The Broadband Engine in the PS3 is an utter dream to code for. It is what I and every other console engineer that I use to have discussions with five years ago dreamed of when the end of the Mhz race was on the horizon.

2006-03-12 6:11 am
rayiner
I hope you realize that console programmers live in a subspace completely seperate from the regular programming universe. Console programmers just discovered C a few years ago, and think nothing of breaking out the assembler on occasion.
Regular programmers live with a million layers of software between them and the hardware. We write performance-intensive simulations in interpreted languages and don’t give it a second thought. We get pissy if we don’t have a GC, and would probably faint at the sight of PowerPC assembly.
My point is that just because you as a console programmer think its easy to code for doesn’t mean it is. I know lots of EEs who’d think Cell is a dream to code for because it beats writing custom signal processing logic on an FPGA. However, this niche of programmers is relatively small compared to the whole software universe. Undoubtedly, Cell will find a nice home in such markets (which is exactly what IBM wants), but I think people in these markets who find Cell impressive tend to overestimate it’s general appeal.

= = =

Prompt A: Which lines of the records contain the string "that", with case counting? Pull out each of those lines.

= = =

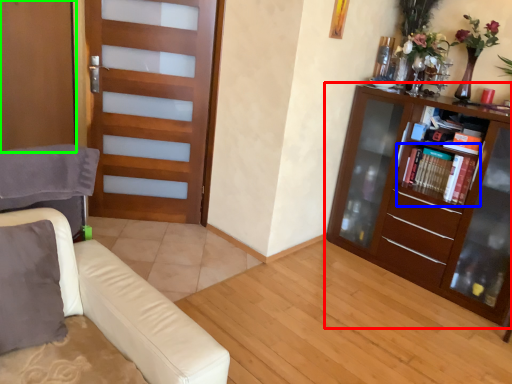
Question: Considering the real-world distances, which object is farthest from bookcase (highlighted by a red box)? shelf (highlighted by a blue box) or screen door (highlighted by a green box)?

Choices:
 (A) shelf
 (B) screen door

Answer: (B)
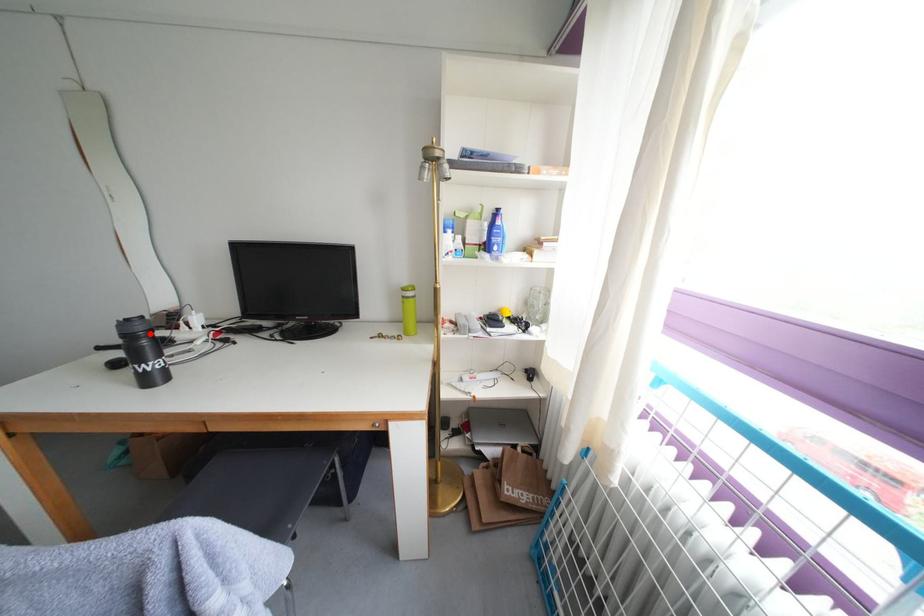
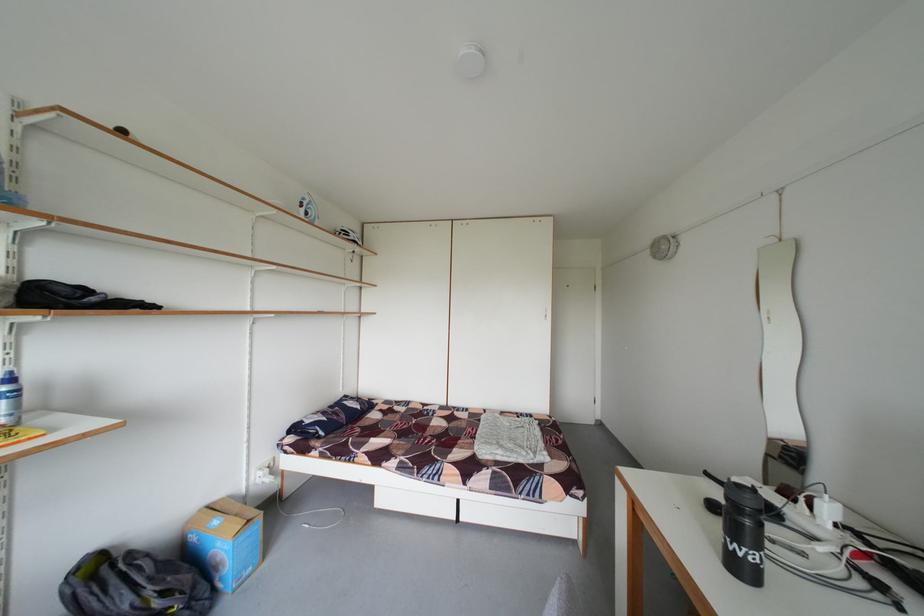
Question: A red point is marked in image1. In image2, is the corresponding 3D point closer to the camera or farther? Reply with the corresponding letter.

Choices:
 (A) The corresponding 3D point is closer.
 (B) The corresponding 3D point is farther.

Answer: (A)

= = =

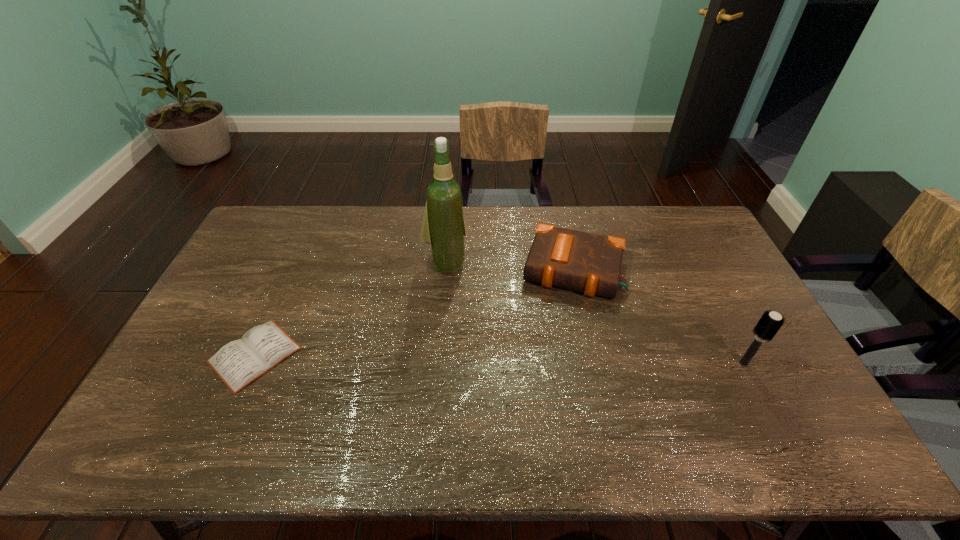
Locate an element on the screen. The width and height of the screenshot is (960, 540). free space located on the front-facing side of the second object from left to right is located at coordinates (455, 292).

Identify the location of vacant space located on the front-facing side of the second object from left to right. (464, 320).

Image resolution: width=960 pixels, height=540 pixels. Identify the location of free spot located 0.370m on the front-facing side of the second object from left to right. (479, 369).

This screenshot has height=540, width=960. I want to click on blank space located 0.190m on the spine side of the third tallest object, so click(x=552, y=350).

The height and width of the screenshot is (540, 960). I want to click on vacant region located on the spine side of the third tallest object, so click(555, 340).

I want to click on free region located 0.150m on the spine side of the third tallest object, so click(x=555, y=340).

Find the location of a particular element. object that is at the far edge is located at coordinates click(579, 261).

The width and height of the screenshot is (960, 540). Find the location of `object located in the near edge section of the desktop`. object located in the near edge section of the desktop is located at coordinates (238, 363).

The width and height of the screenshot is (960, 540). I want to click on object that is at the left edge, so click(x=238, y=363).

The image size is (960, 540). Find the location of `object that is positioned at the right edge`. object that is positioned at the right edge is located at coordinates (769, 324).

= = =

Prompt B: Could you carry on the forum discussion about programming for the PS3's Cell processor from its final sentence?

Written response A:
Find the location of a particular element. object that is at the far edge is located at coordinates click(579, 261).
The width and height of the screenshot is (960, 540). I want to click on object that is at the left edge, so click(x=238, y=363).
The image size is (960, 540). Find the location of `object that is positioned at the right edge`. object that is positioned at the right edge is located at coordinates (769, 324).

Written response B:
2006-03-12 12:44 pm
peskanov
Nobody is stopping you from working in high level languages. In fact, HL languages are easier for automatic parallelization.
What we need is more real work done in parallel computers, or paralellism will be foerever stuck in the research realms…

2006-03-12 5:39 pm
rayiner
Well Cell doesn’t exactly make that easy. Making an auto-parallelizing compiler for a high level language (heck, even one for C) is the work of several PHD dissertations. To my knowledge, nobody has made one yet. Making an auto-parallelizing compiler for a high-level language that can also deal transparently with Cell’s local memory architecture and crappy integer and branch performance is pretty much a pipe dream.

2006-03-12 6:10 pm
peskanov
It seems you are not well informed about parallelization. There a lot of specific compilers and languages for parallel computers.
The big problem resides in paralellize low level languages like C & C++. Any language using pointers is a true nightmare for automatic paralellism extraction. Even a language like Java uses lot of serial structures like linked list, and it’s hard to parallelize. The only sane way with those languages is massive threading, wich is a very weak method because it does not care about data locality (the REAL problem with any parallel system).
BTW, your statement about the Cell being weak in integers and branching it’s quite funny. You can say that when you compare a current SPE with an idealized SPE implementation.
In raw numbers, a Cell blow any other micro out of the water in both measures. Remenber that we are talking about 9 cores at 3 Ghz! And each one is capable of executing 1 integer inst. / cycle, and the instruction density is quite good. Cell instructions are triadic, ann the operations are quite sophisticated.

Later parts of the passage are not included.